Relationships can come under strain when running a start up, with daily money  pressures building with every bill that comes in.  Is your partner able and willing to support you, or to live on a lower income?  If your partner has a variable income or a lack of job stability, then this will create more instability and pressure.   Make sure your partner and you are aligned in terms of the goals for the next six months or year and manage everyone’s expectations, sharing both good and bad news as it comes in.

4. Look After You

It can be impossible to stop thinking about the business, even when at home, or out with friends and most people work more hours in their own business than they did when they were employed by someone else.  You might find you start to feel exhausted, or are sick more often than usual as the pressure builds and stress takes its toll.  Remember that nothing is worth killing yourself over, so take time to de-stress and to keep fit in body and mind.

5. Consider the Implications of a Business Loan

There may be situations where the founder of a start up has to provide a personal guarantee for a business loan.  Before going ahead, think about what this might mean to your personal life if the business fails and the loan is recalled for immediate repayment, or if legal proceedings start. Have a ‘worst case scenario’ plan.

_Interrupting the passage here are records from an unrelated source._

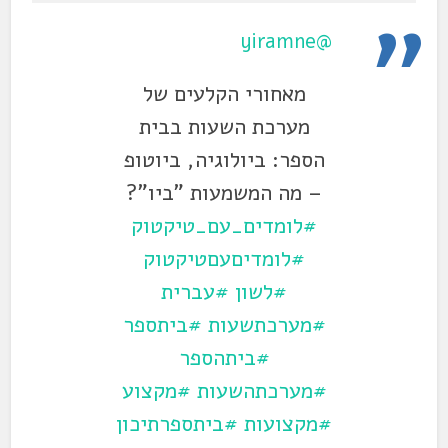
@yiramne
מאחורי הקלעים של
מערכת השעות בבית
הספר: ביולוגיה, ביוטופ
– מה המשמעות "ביו"?
#לומדים_עם_טיקטוק
#לומדיםעםטיקטוק
#לשון
#עברית
#מערכתשעות
#ביתספר
#ביתהספר
#מערכתהשעות
#מקצוע
#מקצועות
#ביתספרתיכון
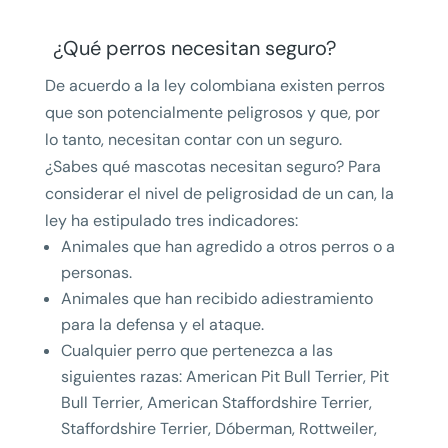
¿Qué perros necesitan seguro?
De acuerdo a la ley colombiana existen perros
que son potencialmente peligrosos y que, por
lo tanto, necesitan contar con un seguro.
¿Sabes qué mascotas necesitan seguro? Para
considerar el nivel de peligrosidad de un can, la
ley ha estipulado tres indicadores:
Animales que han agredido a otros perros o a
personas.
Animales que han recibido adiestramiento
para la defensa y el ataque.
Cualquier perro que pertenezca a las
siguientes razas: American Pit Bull Terrier, Pit
Bull Terrier, American Staffordshire Terrier,
Staffordshire Terrier, Dóberman, Rottweiler,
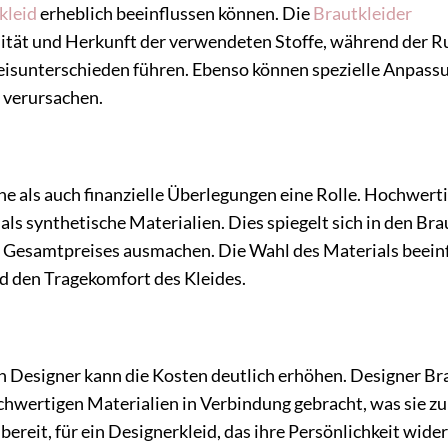
kleid
erheblich beeinflussen können. Die
Brautkleider
lität und Herkunft der verwendeten Stoffe, während der Ru
reisunterschieden führen. Ebenso können spezielle Anpass
 verursachen.
he als auch finanzielle Überlegungen eine Rolle. Hochwert
ls synthetische Materialien. Dies spiegelt sich in den Bra
s Gesamtpreises ausmachen. Die Wahl des Materials beein
nd den Tragekomfort des Kleides.
n Designer kann die Kosten deutlich erhöhen. Designer B
hwertigen Materialien in Verbindung gebracht, was sie zu
bereit, für ein Designerkleid, das ihre Persönlichkeit wide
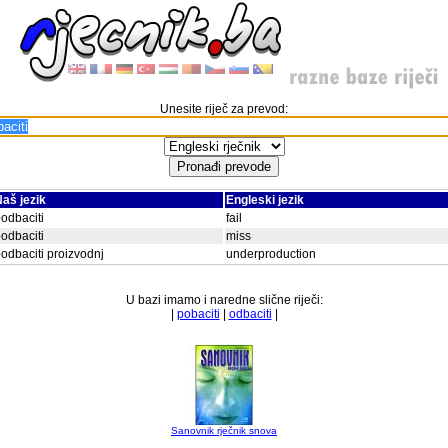
Unesite riječ za prevod:
aš jezik
Engleski jezik
odbaciti
fail
odbaciti
miss
odbaciti proizvodnj
underproduction
U bazi imamo i naredne slične riječi:
|
pobaciti
|
odbaciti
|
Sanovnik rječnik snova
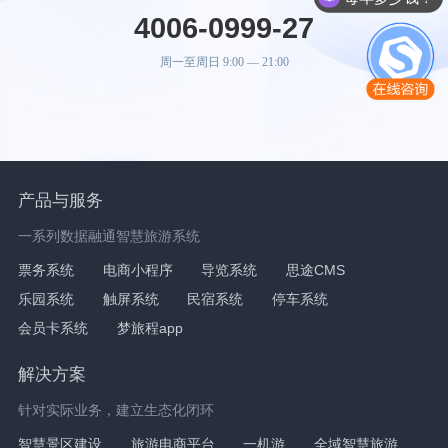
4006-0999-27
周一至周日 9:00 — 21:00
产品与服务
一系列数据融通智慧旅游系统
票务系统
电商小程序
导览系统
思途CMS
乐园系统
触屏系统
民宿系统
停车系统
会员卡系统
梦旅程app
解决方案
针对实际业务，建立生态化闭环
智慧景区建设
旅游电商平台
一机游
全域智慧旅游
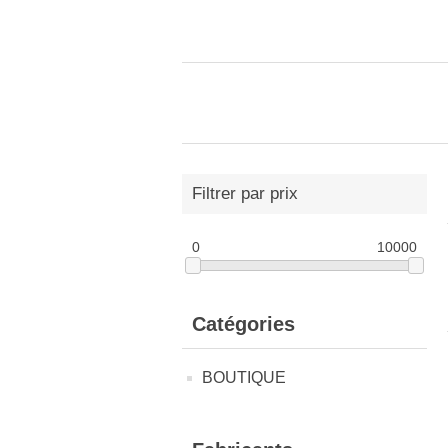
Filtrer par prix
0
10000
Catégories
BOUTIQUE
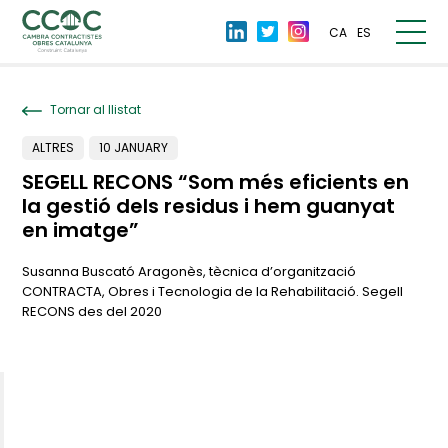
CA
ES
Tornar al llistat
ALTRES
10 JANUARY
SEGELL RECONS “Som més eficients en
la gestió dels residus i hem guanyat
en imatge”
Susanna Buscató Aragonès, tècnica d’organització
CONTRACTA, Obres i Tecnologia de la Rehabilitació. Segell
RECONS des del 2020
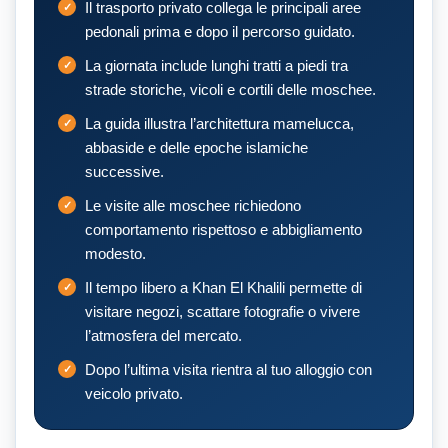
Il trasporto privato collega le principali aree
pedonali prima e dopo il percorso guidato.
La giornata include lunghi tratti a piedi tra
strade storiche, vicoli e cortili delle moschee.
La guida illustra l’architettura mamelucca,
abbaside e delle epoche islamiche
successive.
Le visite alle moschee richiedono
comportamento rispettoso e abbigliamento
modesto.
Il tempo libero a Khan El Khalili permette di
visitare negozi, scattare fotografie o vivere
l’atmosfera del mercato.
Dopo l’ultima visita rientra al tuo alloggio con
veicolo privato.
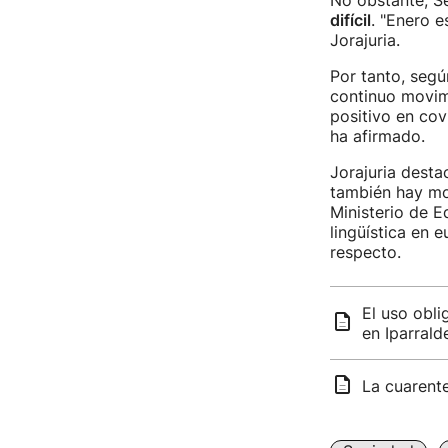
No obstante, Se
difícil
. "Enero e
Jorajuria.
Por tanto, segú
continuo movimi
positivo en covi
ha afirmado.
Jorajuria destac
también hay mot
Ministerio de 
lingüística en e
respecto.
El uso obli
en Iparrald
La cuarente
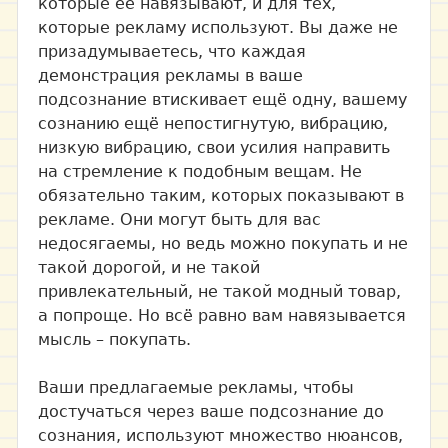
которые её навязывают, и для тех,
которые рекламу используют. Вы даже не
призадумываетесь, что каждая
демонстрация рекламы в ваше
подсознание втискивает ещё одну, вашему
сознанию ещё непостигнутую, вибрацию,
низкую вибрацию, свои усилия направить
на стремление к подобным вещам. Не
обязательно таким, которых показывают в
рекламе. Они могут быть для вас
недосягаемы, но ведь можно покупать и не
такой дорогой, и не такой
привлекательный, не такой модный товар,
а попроще. Но всё равно вам навязывается
мысль – покупать.
Ваши предлагаемые рекламы, чтобы
достучаться через ваше подсознание до
сознания, используют множество нюансов,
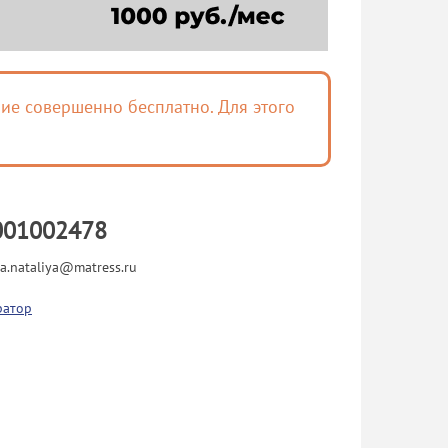
ие совершенно бесплатно. Для этого
001002478
va.nataliya@matress.ru
ратор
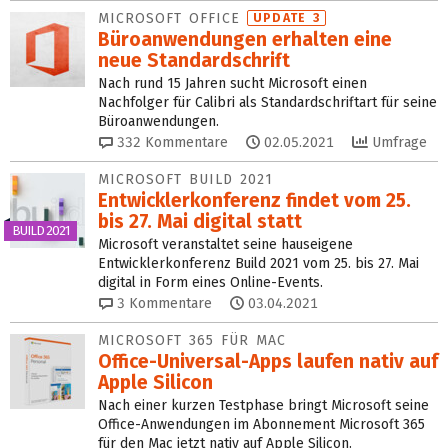
MICROSOFT OFFICE
UPDATE 3
Büroanwendungen erhalten eine
neue Standardschrift
Nach rund 15 Jahren sucht Microsoft einen
Nachfolger für Calibri als Standardschriftart für seine
Büroanwendungen.
332
Kommentare
02.05.2021
Umfrage
MICROSOFT BUILD 2021
Entwicklerkonferenz findet vom 25.
bis 27. Mai digital statt
BUILD 2021
Microsoft veranstaltet seine hauseigene
Entwicklerkonferenz Build 2021 vom 25. bis 27. Mai
digital in Form eines Online-Events.
3
Kommentare
03.04.2021
MICROSOFT 365 FÜR MAC
Office-Universal-Apps laufen nativ auf
Apple Silicon
Nach einer kurzen Testphase bringt Microsoft seine
Office-Anwendungen im Abonnement Microsoft 365
für den Mac jetzt nativ auf Apple Silicon.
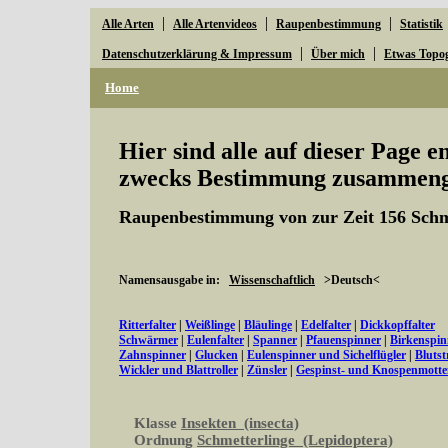
|
|
|
Alle Arten
Alle Artenvideos
Raupenbestimmung
Statistik
|
|
Datenschutzerklärung & Impressum
Über mich
Etwas Topo
Home
Hier sind alle auf dieser Page 
zwecks Bestimmung zusammenge
Raupenbestimmung von zur Zeit 156 Schm
Namensausgabe in:
Wissenschaftlich
>Deutsch<
Ritterfalter
|
Weißlinge
|
Bläulinge
|
Edelfalter
|
Dickkopffalter
Schwärmer
|
Eulenfalter
|
Spanner
|
Pfauenspinner
|
Birkenspin
Zahnspinner
|
Glucken
|
Eulenspinner und Sichelflügler
|
Bluts
Wickler und Blattroller
|
Zünsler
|
Gespinst- und Knospenmott
Klasse
Insekten (insecta)
Ordnung
Schmetterlinge (Lepidoptera)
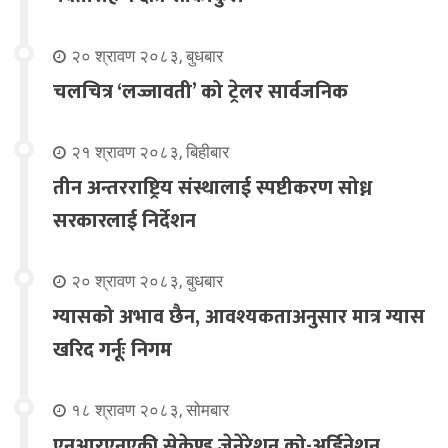
२० श्रावण २०८३, बुधबार
चलचित्र ‘लज्जावती’ को ट्रेलर सार्वजनिक
२१ श्रावण २०८३, बिहीबार
तीन अन्तरराष्ट्रिय संस्थालाई स्पष्टीकरण सोध्न
सरकारलाई निर्देशन
२० श्रावण २०८३, बुधबार
ग्यासको अभाव छैन, आवश्यकताअनुसार मात्र ग्यास
खरिद गर्नूः निगम
१८ श्रावण २०८३, सोमबार
एनआरएनएकी सेकेण्ड जेनेरेशन को-अर्डिनेशन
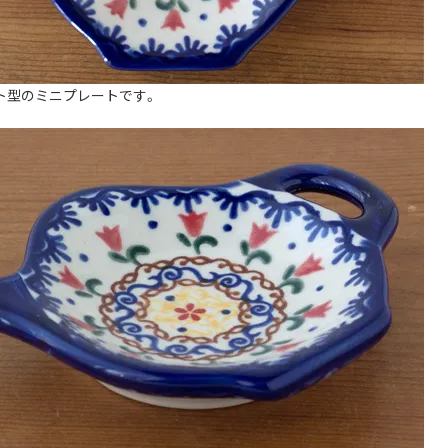
ト型のミニプレートです。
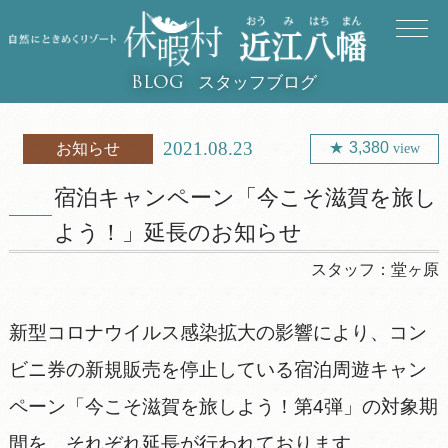
スタッフブログ
BLOG
2021.08.23
3,380
お知らせ
view
宿泊キャンペーン「今こそ滋賀を旅し
よう！」延長のお知らせ
スタッフ：
堂ヶ原
新型コロナウイルス感染拡大の影響により、コン
ビニ券の新規販売を停止している宿泊周遊キャン
ペーン「今こそ滋賀を旅しよう！第4弾」の対象期
間を、それぞれ延長が行われております。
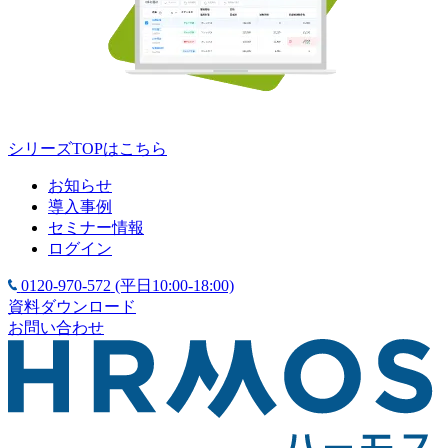
シリーズTOPはこちら
お知らせ
導入事例
セミナー情報
ログイン
0120-970-572
(平日10:00-18:00)
資料ダウンロード
お問い合わせ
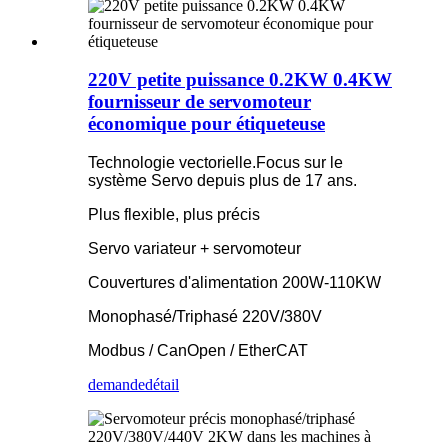
220V petite puissance 0.2KW 0.4KW
fournisseur de servomoteur
économique pour étiqueteuse
Technologie vectorielle.Focus sur le
système Servo depuis plus de 17 ans.
Plus flexible, plus précis
Servo variateur + servomoteur
Couvertures d'alimentation 200W-110KW
Monophasé/Triphasé 220V/380V
Modbus / CanOpen / EtherCAT
demande
détail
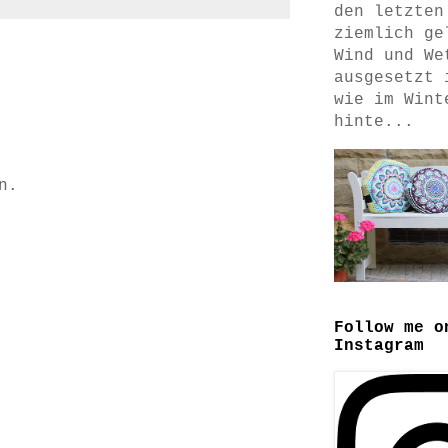
den letzten
ziemlich ge
Wind und We
ausgesetzt 
wie im Wint
hinte...
n.
Follow me o
Instagram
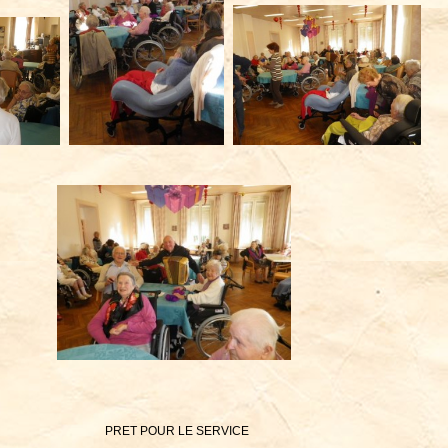
PRET POUR LE SERVICE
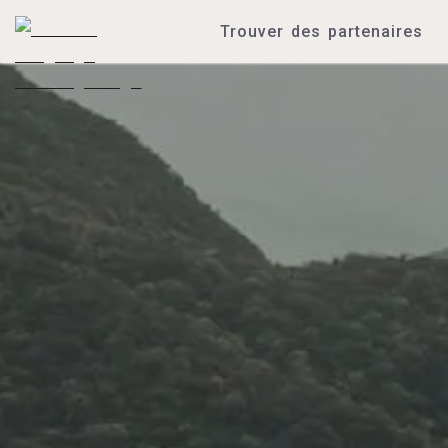
Trouver des partenaires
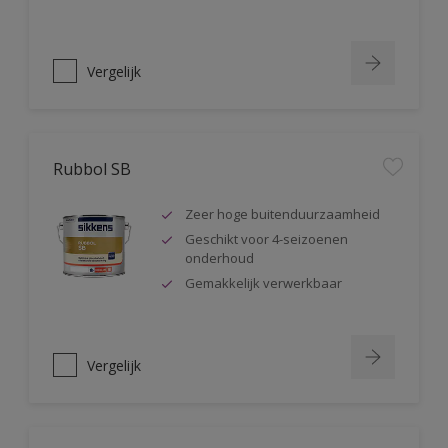
Vergelijk
Rubbol SB
Zeer hoge buitenduurzaamheid
Geschikt voor 4-seizoenen
onderhoud
Gemakkelijk verwerkbaar
Vergelijk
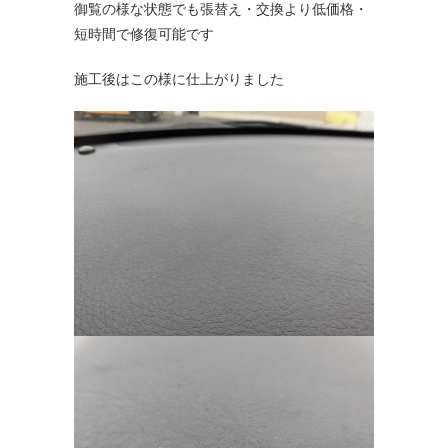
御覧の様な状態でも張替え・交換より低価格・
短時間で修復可能です
施工後はこの様に仕上がりました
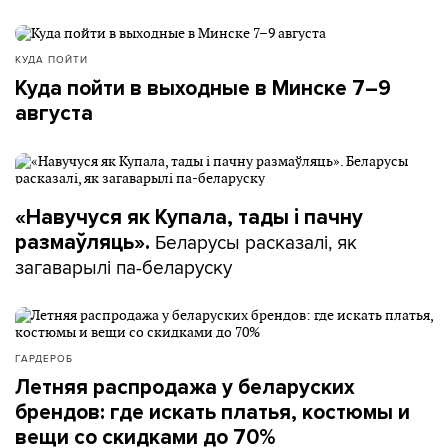
КУДА ПОЙТИ
Куда пойти в выходные в Минске 7–9
августа
«Навучуся як Купала, тады і пачну
Беларусы расказалі, як
размаўляць».
загаварылі па-беларуску
ГАРДЕРОБ
Летняя распродажа у беларуских
брендов: где искать платья, костюмы и
вещи со скидками до 70%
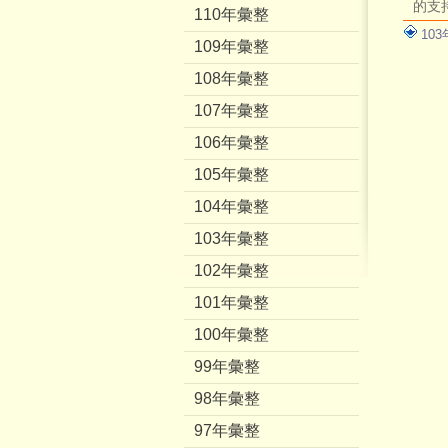
的支
110年彙整
10
109年彙整
108年彙整
107年彙整
106年彙整
105年彙整
104年彙整
103年彙整
102年彙整
101年彙整
100年彙整
99年彙整
98年彙整
97年彙整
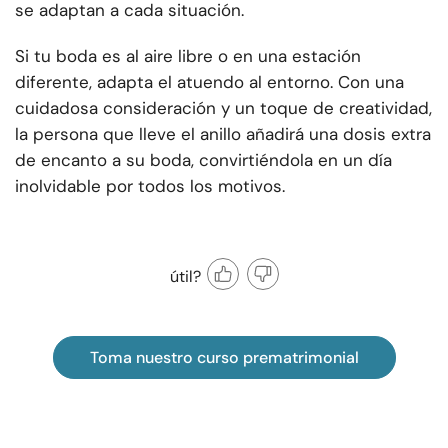
se adaptan a cada situación.
Si tu boda es al aire libre o en una estación
diferente, adapta el atuendo al entorno. Con una
cuidadosa consideración y un toque de creatividad,
la persona que lleve el anillo añadirá una dosis extra
de encanto a su boda, convirtiéndola en un día
inolvidable por todos los motivos.
útil?
Toma nuestro curso prematrimonial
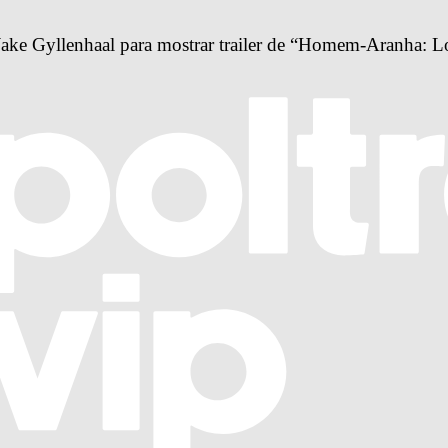
ke Gyllenhaal para mostrar trailer de “Homem-Aranha: L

6. Look Out for Business Warning Signs

You shouldn’t focus on negatives all the time, but there are some warning signs to look out for that could indicate a large issue:

  • Negative cash flow – with no money, you won’t be able to pay your bills and the business will fail
  • Lack of new business leads – in the early stages you may receive lots of positive feedback from friends, family and business associates, with people saying they could use your service or product, but if none of this enthusiasm is turning into real paid business after several months, then maybe you should consider that the business won’t work in its current form.   It is extremely stressful to operate at a loss, or on a hand to mouth basis.’




Testimonial: Richard Hearn 

In November 2003 Richard Hearn of Stoke Newington set up a business called GenerationMe, training disaffected young people and brokering work experience placements for them, leaving a full-time job with a charity to do this.   He secured a few employers to host placements and linked up with an education charity to find young people to place. Owing to delays he became a freelance trainer for an apprenticeship provider.  His girlfriend agreed to support him financially for three months as his income was variable, but this actually went on for five months. There were lots of good prospects for the business, but they were not translating into paid work quickly enough.  Richard says, ‘My lack of financial contribution to the household began to cause arguments, my partner being more objective about the fact money was not coming in and I took it personally at times. I have swallowed my pride somewhat and had a reality check that my training business will take longer than I thought.  I am doing more freelance work to boost my earnings and have reduced the time spent on my training company to one or two days per week.   In the meantime I make daily savings by small things like not buying lunches and travelling by bus instead of by tube, as small savings soon add up.’